[Requirement] Identify, in the records below, every line where the string "labels" appears, and copy each such line.

[Records for the exercise]
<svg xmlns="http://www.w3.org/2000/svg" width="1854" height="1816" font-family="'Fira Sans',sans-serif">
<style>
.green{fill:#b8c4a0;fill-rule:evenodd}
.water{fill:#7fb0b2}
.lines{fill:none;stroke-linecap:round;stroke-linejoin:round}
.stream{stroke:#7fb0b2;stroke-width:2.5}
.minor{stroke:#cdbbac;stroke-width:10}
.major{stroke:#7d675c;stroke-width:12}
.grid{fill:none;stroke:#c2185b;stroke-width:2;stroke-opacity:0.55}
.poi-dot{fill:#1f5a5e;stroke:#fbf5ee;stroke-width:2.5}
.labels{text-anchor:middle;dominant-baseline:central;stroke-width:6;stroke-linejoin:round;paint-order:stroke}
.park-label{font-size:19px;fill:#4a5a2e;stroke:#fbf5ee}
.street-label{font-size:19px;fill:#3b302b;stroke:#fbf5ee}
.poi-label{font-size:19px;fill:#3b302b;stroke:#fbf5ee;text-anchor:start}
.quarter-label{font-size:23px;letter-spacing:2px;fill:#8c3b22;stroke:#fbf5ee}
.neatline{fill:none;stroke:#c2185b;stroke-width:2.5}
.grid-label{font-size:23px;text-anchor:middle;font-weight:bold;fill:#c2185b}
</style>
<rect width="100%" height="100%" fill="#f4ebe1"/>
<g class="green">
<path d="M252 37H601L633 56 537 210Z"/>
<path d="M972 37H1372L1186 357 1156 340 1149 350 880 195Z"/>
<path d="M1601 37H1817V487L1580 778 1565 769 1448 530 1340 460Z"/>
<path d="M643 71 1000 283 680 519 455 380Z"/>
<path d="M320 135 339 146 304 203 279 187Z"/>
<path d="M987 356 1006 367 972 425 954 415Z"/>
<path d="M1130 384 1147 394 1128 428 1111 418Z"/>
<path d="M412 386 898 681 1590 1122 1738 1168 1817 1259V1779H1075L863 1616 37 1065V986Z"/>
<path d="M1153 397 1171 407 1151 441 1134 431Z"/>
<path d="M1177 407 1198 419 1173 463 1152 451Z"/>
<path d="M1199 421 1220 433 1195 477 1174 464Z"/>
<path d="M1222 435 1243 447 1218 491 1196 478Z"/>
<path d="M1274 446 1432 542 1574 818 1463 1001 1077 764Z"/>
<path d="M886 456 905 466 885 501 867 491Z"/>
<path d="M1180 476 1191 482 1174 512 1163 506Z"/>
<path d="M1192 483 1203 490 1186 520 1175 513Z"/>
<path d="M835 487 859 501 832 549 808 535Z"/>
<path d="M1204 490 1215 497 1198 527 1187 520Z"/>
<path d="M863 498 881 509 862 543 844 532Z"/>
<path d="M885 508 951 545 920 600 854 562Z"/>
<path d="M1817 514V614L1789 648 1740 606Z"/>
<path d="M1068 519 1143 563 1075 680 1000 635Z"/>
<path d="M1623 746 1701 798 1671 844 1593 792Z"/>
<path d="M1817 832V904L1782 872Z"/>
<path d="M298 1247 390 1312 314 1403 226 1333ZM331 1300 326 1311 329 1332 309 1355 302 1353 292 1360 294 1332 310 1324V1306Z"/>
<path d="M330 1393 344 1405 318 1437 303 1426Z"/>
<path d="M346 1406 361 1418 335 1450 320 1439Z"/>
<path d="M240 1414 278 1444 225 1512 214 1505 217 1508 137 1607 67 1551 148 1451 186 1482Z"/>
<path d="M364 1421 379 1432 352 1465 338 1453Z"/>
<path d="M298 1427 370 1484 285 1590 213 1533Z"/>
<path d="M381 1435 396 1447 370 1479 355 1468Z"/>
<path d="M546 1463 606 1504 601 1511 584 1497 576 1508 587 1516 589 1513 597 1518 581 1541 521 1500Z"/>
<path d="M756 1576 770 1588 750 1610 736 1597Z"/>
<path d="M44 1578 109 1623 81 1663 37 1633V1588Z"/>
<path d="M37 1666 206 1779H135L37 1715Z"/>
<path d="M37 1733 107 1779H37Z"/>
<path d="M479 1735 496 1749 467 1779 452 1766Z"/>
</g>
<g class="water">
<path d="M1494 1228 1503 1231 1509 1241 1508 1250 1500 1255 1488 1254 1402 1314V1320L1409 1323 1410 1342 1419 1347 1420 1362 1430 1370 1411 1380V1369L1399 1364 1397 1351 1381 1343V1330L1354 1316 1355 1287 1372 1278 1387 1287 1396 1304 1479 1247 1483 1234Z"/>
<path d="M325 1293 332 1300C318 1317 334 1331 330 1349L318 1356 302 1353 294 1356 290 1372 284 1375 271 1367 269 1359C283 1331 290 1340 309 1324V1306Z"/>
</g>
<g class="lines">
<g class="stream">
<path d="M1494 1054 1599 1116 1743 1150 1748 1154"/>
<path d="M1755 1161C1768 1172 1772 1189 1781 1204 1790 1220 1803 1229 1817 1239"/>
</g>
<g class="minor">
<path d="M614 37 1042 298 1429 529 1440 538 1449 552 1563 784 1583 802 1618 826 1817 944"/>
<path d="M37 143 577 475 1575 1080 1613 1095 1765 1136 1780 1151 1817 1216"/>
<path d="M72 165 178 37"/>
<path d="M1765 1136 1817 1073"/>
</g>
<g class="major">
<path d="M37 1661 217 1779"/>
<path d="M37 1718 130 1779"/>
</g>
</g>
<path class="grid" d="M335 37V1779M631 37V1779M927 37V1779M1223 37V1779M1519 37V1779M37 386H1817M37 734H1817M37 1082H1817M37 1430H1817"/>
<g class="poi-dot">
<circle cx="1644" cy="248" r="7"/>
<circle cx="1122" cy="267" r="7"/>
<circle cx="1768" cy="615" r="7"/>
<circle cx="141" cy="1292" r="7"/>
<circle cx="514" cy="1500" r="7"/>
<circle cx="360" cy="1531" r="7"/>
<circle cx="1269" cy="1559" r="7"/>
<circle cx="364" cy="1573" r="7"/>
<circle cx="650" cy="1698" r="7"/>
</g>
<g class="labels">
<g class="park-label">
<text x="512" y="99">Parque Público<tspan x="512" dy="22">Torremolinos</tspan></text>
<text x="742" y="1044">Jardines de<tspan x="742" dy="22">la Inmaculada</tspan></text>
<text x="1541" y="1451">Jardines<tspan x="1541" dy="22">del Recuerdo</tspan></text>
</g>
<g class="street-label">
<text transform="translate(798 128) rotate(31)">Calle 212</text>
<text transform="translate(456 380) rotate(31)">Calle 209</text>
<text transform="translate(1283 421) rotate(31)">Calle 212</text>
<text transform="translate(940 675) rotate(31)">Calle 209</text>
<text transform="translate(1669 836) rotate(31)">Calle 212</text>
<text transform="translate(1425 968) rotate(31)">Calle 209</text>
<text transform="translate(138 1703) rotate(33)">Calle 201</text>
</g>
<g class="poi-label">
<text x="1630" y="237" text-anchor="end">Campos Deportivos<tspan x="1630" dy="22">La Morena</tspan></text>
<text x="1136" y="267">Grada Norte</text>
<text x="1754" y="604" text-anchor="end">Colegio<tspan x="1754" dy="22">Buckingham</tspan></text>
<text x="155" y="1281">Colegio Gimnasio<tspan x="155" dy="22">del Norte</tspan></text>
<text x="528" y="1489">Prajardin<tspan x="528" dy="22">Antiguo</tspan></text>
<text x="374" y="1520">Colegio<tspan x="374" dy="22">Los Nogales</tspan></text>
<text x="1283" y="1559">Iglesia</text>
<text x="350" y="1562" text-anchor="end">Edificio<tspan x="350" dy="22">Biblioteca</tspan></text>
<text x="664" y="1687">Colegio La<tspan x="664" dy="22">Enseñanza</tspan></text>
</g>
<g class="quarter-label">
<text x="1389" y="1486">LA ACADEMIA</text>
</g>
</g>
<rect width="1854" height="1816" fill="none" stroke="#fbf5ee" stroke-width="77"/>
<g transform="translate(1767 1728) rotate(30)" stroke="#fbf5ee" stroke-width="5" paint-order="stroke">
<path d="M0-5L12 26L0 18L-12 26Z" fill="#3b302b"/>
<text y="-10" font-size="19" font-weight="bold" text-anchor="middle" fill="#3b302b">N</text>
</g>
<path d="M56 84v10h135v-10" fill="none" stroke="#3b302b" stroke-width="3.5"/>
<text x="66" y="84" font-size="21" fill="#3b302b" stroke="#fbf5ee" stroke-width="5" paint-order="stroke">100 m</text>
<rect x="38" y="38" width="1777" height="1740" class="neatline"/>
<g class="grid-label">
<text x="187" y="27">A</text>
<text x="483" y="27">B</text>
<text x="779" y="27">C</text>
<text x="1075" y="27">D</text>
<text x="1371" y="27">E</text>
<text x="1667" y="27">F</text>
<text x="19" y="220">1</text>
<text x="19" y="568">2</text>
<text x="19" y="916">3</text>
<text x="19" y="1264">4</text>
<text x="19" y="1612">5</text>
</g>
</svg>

[Solution to the exercise]
.labels{text-anchor:middle;dominant-baseline:central;stroke-width:6;stroke-linejoin:round;paint-order:stroke}
<g class="labels">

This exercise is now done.